→ **Work order**:
Please transcribe the entries below word for word, from the first line through the line containing "Quotierungen von UBS".

(Collected data)
==============================
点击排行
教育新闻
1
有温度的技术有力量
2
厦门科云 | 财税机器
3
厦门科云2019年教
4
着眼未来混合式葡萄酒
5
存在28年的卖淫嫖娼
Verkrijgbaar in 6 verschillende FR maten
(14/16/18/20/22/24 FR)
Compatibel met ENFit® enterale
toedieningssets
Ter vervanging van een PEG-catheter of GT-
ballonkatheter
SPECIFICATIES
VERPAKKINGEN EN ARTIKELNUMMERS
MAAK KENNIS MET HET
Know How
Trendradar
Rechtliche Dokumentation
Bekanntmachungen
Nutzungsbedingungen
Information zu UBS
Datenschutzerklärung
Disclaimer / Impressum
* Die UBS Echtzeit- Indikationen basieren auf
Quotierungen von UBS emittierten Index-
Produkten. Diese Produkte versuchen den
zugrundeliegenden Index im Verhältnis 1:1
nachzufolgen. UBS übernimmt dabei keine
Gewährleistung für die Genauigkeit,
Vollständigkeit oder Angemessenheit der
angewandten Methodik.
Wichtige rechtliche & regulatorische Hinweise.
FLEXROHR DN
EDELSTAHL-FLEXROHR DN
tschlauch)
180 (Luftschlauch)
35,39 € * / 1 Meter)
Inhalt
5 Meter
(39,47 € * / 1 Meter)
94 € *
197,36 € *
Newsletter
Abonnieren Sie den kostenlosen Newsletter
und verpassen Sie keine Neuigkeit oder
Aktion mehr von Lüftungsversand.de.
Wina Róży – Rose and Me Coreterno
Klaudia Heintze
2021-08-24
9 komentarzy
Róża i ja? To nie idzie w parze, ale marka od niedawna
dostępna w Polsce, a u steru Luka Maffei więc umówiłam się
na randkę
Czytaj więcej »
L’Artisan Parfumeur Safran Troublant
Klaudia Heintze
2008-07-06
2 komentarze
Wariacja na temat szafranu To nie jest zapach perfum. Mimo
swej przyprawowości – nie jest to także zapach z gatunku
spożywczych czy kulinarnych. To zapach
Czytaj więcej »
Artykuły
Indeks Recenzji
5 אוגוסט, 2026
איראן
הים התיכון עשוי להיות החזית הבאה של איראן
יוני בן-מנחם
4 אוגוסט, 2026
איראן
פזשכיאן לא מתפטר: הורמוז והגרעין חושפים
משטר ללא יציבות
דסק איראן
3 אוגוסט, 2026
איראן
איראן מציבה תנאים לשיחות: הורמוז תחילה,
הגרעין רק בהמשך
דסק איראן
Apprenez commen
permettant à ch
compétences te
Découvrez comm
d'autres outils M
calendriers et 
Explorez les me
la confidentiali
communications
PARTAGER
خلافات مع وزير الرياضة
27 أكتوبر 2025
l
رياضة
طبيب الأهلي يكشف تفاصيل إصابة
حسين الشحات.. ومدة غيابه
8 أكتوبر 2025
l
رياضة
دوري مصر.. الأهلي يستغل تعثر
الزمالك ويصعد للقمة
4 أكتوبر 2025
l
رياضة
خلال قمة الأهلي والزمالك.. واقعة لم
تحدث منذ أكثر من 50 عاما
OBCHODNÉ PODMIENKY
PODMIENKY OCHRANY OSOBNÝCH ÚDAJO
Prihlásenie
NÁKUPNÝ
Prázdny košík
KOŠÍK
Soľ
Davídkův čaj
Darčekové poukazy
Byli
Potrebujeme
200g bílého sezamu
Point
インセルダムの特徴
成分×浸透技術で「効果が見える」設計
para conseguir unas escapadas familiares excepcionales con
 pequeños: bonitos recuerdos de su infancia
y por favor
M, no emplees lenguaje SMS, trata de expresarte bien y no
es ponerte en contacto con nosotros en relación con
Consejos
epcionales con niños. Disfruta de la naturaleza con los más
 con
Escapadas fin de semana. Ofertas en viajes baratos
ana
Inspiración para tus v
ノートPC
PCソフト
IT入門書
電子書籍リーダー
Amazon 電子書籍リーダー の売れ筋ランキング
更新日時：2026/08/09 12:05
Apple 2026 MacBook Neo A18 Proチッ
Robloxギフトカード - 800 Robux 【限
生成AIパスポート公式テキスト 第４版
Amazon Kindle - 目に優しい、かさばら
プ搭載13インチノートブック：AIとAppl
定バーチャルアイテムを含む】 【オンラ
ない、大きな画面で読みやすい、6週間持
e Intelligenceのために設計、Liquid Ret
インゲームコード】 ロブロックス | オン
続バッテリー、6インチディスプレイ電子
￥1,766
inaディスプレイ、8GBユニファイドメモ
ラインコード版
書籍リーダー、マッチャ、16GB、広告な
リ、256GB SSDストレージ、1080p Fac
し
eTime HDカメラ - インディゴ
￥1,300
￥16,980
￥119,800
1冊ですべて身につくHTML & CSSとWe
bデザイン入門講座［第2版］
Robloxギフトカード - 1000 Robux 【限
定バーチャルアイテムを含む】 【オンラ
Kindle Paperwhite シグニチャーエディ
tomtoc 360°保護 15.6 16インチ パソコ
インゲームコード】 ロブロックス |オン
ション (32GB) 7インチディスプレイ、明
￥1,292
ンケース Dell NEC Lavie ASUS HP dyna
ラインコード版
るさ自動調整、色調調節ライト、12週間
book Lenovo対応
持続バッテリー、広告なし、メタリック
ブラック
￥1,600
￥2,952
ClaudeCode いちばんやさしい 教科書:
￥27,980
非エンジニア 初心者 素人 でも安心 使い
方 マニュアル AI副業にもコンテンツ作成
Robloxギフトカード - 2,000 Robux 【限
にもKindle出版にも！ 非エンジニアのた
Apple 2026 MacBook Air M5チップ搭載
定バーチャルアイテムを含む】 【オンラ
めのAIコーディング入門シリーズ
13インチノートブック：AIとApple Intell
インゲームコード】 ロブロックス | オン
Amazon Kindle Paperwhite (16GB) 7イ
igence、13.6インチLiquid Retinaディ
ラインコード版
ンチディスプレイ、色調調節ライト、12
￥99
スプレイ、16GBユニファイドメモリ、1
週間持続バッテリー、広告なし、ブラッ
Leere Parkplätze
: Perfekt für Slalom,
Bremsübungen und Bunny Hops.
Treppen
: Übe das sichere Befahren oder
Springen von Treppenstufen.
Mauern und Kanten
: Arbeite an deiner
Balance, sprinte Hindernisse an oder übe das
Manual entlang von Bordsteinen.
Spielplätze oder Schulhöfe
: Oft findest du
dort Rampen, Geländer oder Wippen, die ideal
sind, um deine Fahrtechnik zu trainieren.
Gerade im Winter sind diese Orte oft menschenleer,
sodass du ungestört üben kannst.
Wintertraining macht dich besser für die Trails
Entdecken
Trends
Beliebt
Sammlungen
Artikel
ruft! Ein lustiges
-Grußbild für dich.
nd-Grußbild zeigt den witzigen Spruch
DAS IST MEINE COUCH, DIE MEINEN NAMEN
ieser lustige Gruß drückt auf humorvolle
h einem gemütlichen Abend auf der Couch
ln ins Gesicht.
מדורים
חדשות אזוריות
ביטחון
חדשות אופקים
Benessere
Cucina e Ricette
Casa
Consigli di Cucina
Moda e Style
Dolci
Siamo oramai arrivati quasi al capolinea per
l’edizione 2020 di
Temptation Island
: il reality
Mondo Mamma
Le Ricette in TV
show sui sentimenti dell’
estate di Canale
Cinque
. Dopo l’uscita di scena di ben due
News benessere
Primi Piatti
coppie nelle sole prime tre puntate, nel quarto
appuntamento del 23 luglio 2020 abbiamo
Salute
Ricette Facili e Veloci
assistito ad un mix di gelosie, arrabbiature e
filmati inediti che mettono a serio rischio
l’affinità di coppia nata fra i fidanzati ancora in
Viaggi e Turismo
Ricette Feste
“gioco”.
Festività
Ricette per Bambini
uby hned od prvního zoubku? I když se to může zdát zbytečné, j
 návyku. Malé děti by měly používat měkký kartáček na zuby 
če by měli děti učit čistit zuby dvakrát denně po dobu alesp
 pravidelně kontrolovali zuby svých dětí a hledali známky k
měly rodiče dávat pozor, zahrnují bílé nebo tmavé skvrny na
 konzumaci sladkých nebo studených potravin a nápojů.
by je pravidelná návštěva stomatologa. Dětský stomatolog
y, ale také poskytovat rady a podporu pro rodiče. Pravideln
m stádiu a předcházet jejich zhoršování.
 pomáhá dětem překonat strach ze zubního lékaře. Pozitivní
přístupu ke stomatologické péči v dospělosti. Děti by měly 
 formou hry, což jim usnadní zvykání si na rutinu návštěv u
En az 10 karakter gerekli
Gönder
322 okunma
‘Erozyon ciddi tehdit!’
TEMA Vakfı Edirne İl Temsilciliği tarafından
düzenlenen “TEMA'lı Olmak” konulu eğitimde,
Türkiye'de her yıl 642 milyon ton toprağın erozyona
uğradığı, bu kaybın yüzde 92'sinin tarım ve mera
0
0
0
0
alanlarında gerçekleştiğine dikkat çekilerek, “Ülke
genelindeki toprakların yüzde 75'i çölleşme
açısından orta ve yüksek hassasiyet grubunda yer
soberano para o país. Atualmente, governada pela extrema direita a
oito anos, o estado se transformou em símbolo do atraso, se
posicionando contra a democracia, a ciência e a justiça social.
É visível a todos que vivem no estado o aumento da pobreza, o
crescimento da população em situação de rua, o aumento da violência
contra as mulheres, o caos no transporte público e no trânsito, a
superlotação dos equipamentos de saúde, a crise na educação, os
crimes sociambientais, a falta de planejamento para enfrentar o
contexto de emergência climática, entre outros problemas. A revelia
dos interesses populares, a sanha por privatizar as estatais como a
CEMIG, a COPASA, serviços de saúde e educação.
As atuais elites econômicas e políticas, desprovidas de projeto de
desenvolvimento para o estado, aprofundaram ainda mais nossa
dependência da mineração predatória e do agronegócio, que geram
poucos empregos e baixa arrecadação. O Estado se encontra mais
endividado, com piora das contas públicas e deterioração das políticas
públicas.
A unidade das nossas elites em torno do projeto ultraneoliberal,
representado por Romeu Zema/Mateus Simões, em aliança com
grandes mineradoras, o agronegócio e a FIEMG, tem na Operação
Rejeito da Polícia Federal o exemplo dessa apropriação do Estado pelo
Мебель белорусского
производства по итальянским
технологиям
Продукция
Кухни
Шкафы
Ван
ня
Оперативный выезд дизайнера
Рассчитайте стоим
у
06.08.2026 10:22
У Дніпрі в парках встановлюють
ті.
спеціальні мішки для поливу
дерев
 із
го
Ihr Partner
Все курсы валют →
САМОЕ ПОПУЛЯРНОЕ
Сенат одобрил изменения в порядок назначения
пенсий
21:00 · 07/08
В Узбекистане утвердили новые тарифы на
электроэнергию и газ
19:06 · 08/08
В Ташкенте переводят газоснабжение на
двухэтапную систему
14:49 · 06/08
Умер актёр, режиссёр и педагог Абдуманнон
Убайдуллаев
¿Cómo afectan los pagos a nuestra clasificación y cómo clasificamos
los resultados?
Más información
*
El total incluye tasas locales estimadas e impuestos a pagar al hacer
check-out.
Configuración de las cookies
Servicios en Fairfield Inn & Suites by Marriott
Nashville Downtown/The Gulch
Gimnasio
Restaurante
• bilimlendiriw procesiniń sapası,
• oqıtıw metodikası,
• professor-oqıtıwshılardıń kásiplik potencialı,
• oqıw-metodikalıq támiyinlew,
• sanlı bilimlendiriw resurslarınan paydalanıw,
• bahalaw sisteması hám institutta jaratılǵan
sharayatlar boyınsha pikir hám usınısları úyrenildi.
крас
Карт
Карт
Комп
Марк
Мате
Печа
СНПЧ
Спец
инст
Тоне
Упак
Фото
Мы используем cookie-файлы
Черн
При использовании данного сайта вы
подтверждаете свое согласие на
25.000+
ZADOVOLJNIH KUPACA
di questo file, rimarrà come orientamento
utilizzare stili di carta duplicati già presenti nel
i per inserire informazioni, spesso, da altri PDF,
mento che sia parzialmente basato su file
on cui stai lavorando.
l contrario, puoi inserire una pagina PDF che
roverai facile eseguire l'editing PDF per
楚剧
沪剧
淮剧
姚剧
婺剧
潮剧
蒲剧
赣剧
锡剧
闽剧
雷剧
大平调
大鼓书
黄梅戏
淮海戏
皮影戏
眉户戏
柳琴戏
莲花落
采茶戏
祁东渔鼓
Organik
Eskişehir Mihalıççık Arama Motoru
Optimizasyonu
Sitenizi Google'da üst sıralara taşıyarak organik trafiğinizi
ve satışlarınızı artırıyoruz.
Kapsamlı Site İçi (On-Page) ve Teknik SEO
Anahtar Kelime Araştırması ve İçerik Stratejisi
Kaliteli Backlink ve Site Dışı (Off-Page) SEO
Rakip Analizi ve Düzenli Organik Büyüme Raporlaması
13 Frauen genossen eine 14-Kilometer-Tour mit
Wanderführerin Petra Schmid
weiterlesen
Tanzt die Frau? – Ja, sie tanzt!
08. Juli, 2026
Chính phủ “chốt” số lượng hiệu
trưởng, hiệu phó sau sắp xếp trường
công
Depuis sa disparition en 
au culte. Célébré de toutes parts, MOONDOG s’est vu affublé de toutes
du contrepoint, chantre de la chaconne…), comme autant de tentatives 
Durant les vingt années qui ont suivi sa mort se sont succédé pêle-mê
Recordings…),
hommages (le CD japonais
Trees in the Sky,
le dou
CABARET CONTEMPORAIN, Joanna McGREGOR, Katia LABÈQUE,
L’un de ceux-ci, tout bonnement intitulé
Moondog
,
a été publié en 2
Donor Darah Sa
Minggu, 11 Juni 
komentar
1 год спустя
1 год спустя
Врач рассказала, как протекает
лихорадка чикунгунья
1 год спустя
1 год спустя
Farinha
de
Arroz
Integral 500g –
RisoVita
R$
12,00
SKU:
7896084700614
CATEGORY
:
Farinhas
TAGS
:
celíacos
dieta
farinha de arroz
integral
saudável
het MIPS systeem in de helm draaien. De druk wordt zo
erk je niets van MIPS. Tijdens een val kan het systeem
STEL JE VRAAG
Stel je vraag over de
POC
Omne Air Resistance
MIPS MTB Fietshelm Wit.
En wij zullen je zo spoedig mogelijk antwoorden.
==============================
→ **Task result**:
点击排行
教育新闻
1
有温度的技术有力量
2
厦门科云 | 财税机器
3
厦门科云2019年教
4
着眼未来混合式葡萄酒
5
存在28年的卖淫嫖娼
Verkrijgbaar in 6 verschillende FR maten
(14/16/18/20/22/24 FR)
Compatibel met ENFit® enterale
toedieningssets
Ter vervanging van een PEG-catheter of GT-
ballonkatheter
SPECIFICATIES
VERPAKKINGEN EN ARTIKELNUMMERS
MAAK KENNIS MET HET
Know How
Trendradar
Rechtliche Dokumentation
Bekanntmachungen
Nutzungsbedingungen
Information zu UBS
Datenschutzerklärung
Disclaimer / Impressum
* Die UBS Echtzeit- Indikationen basieren auf
Quotierungen von UBS emittierten Index-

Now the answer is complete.